3/7 Time After Time (1979)
Time After Time is unique on this list for the fact that it is not directly inspired by a work from Wells. It was actually inspired by a work of the same name written by Karl Alexander, who used Wells as the main character. It follows Wells as if he was the scientist in his novel The Time Machine and had actually invented a time traveling technique himself. In the film, Wells reveals the machine to his skeptical dinner guests and explains some complications surrounding its use before the police interrupt in search of Jack the Ripper.
They find evidence there that one of his friends, Stevenson, is supposedly the murderer, and that he used the time machine to escape. However, without the proper components, the time machine returns without him. Wells jumps in to try and chase after him and bring him to justice. It’s a great, weird sci-fi film like no other, and a nice homage to Wells and his writing.

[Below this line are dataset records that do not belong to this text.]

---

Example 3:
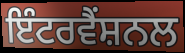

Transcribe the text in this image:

ਇੰਟਰਵੈਂਸ਼ਨਲ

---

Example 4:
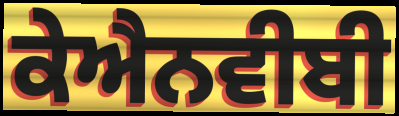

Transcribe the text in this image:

ਕੇਐਨਵੀਬੀ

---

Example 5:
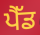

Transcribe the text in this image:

ਪੈੱਡ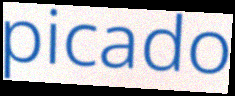
picado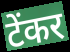
टेंकर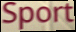
Sport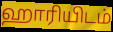
ஹாரியிடம்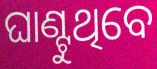
ଘାଣ୍ଟୁଥିବେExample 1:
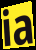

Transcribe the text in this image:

ia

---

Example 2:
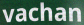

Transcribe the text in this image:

vachan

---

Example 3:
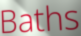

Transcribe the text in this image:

Baths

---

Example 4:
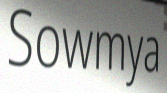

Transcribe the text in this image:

Sowmya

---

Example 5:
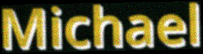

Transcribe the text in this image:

MichaelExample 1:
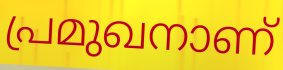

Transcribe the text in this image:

പ്രമുഖനാണ്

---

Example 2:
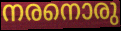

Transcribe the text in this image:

നരനൊരു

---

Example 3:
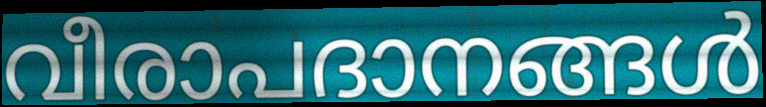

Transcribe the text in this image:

വീരാപദാനങ്ങൾ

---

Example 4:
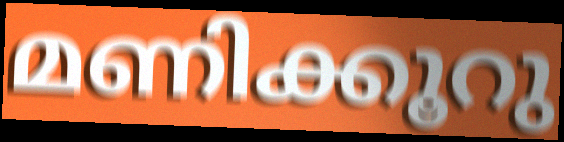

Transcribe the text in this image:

മണിക്കൂറു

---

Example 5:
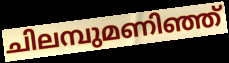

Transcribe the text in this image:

ചിലമ്പുമണിഞ്ഞ്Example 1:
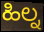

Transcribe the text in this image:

ಹಿಲ್ನ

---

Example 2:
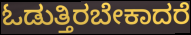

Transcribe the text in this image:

ಓಡುತ್ತಿರಬೇಕಾದರೆ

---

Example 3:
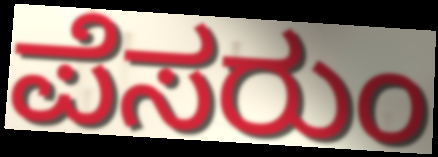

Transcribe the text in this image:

ಪೆಸರುಂ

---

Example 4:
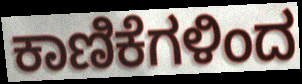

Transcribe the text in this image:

ಕಾಣಿಕೆಗಳಿಂದ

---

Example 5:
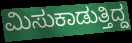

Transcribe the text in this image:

ಮಿಸುಕಾಡುತ್ತಿದ್ದ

2/7 Island of Lost Souls (1932)
Based on The Island of Doctor Moreau, Island of Lost Souls is a sci-fi horror movie. It follows Edward Parker, a shipwrecked traveler who ends up stuck on a remote island owned by Dr. Moreau. While it seems normal at first, screams quickly fill the air and when Parker goes to investigate, he finds Moreau and his assistant experimenting on a humanoid creature seemingly without any pain medicine. Scared, he tries to run only to find the building surrounded by many strange hybrid creatures, all humanoid but resembling different animals.

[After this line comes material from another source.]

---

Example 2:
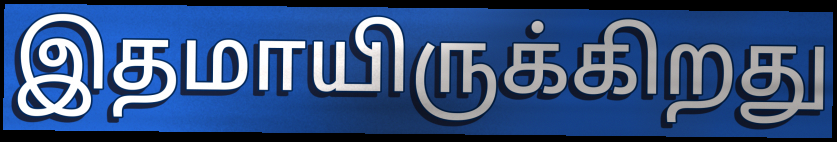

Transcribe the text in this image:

இதமாயிருக்கிறது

He comes to find Moreau was trying to accelerate the evolution of animals and turn them into humans, effectively creating a strange society on his island that all served him. Parker is then brought into the experiments as well when Moreau destroys the only possible way he could escape the island, forcing him to stay. Island of Lost Souls may not be as well-known as the Val Kilmer-Marlon Brando disaster The Island of Dr. Moreau in the ’90s, but this is one of the most haunting and poetic adaptations of all Wells’ work.
1/7 The Invisible Man (1933)
The Invisible Man is based on the book of the same name, and is the first of many adaptations of it. In fact, it’s the most popular of Wells’ books to adapt, and it has been turned into everything from a comedy with Chevy Chase to a feminist horror masterpiece with Elisabeth Moss. The 1933 version was the first, arguably the most underrated Universal Monster movie; it follows Dr. Jack Griffin and his discovery of how to become invisible. He was researching a new and dangerous drug when he stumbled across invisibility and used it on himself.

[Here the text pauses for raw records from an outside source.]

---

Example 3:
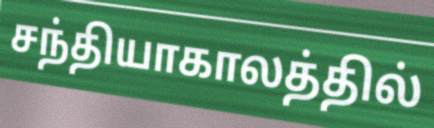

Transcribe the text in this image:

சந்தியாகாலத்தில்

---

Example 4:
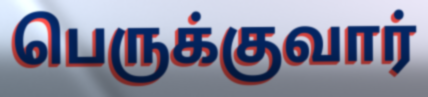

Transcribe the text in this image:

பெருக்குவார்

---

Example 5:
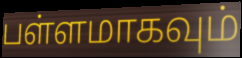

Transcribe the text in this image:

பள்ளமாகவும்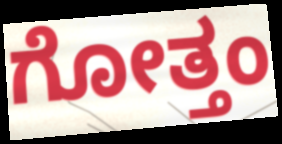
ಗೋತ್ತಂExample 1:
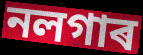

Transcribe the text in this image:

নলগাৰ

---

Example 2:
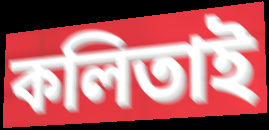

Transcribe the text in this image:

কলিতাই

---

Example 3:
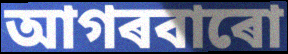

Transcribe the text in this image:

আগৰবাৰো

However, when his old mentor and fiancée discover what he’s done, they are able to see that a clear side effect of the invisibility drug is violent insanity. Griffin becomes murderous, even more dangerous when no one can see him. It’s up to a few of his friends to try and make a plan that will capture him to put an end to the murders. Even though some of the shock of old classics become lessened as they are integrated into pop culture, there’s no doubt that this movie still carries weight, not just for its importance to the horror genre but for its great performances, beautiful cinematography, and faithful, intelligent adaptation.